Task to complete
Gather every line below that contains the string "SAMIN".

Page-level text extractions
■ ■ ■

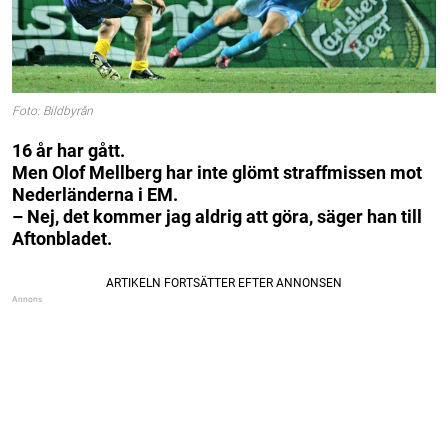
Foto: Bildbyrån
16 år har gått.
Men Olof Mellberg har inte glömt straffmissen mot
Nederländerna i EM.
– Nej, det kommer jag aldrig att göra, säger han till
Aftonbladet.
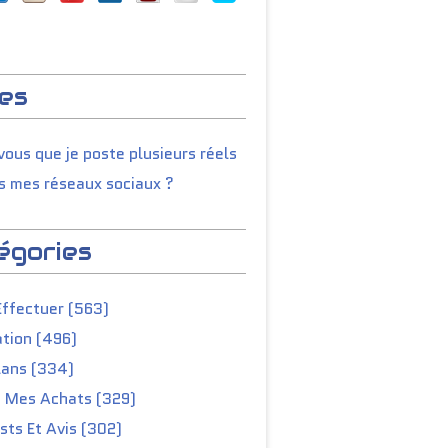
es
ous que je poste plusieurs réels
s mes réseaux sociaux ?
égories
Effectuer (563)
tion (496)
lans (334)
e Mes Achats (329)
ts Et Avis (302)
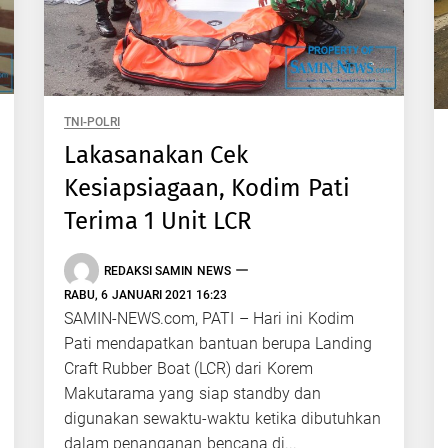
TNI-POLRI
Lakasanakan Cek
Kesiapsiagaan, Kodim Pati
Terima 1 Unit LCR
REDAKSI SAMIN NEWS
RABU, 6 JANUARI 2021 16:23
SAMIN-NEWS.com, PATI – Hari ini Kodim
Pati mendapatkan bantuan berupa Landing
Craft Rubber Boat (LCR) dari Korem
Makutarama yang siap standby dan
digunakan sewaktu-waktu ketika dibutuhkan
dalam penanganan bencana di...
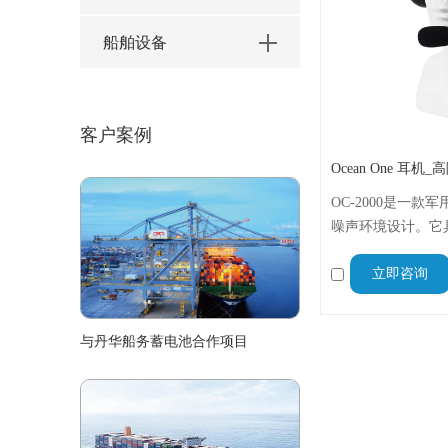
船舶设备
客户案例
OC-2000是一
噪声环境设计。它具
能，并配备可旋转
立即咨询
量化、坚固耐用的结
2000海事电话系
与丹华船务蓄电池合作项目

■ ■ ■

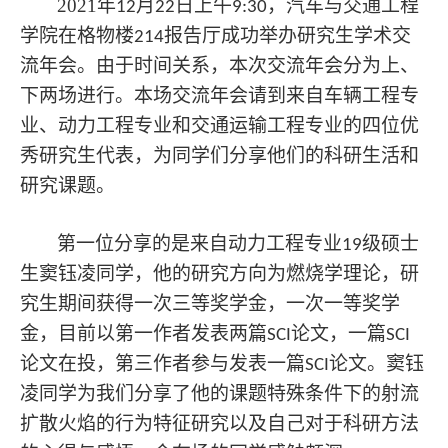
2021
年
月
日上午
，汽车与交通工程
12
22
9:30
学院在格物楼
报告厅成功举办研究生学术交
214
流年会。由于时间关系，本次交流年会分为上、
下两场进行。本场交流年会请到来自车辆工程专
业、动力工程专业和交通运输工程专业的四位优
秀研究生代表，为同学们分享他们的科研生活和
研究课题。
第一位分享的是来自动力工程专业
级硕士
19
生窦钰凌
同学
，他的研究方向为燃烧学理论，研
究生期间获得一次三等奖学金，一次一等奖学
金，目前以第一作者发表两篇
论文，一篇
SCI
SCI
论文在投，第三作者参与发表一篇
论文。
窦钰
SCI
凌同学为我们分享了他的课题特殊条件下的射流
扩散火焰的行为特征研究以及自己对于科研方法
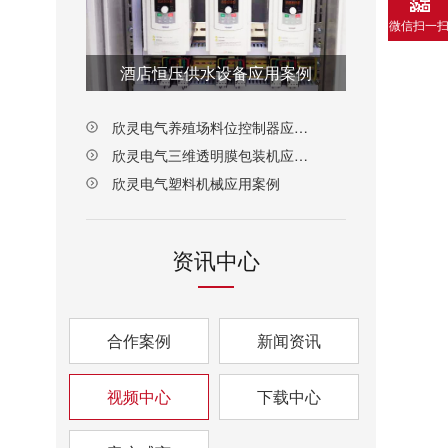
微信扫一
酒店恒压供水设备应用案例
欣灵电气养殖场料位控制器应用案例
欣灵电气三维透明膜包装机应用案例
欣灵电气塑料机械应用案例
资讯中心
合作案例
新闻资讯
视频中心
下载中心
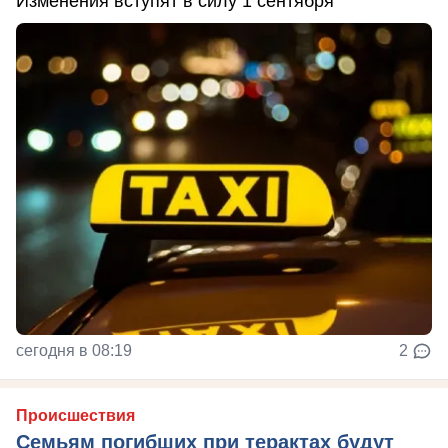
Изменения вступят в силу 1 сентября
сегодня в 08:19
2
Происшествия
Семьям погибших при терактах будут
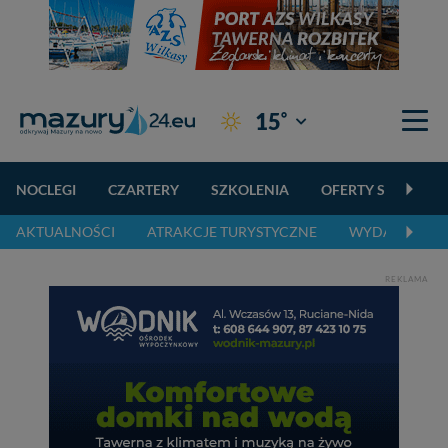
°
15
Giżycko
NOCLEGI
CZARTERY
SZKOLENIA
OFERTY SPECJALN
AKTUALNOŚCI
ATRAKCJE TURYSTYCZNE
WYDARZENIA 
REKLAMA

■ ■ ■

Result below
REDAKSI SAMIN NEWS
SAMIN-NEWS.com, PATI – Hari ini Kodim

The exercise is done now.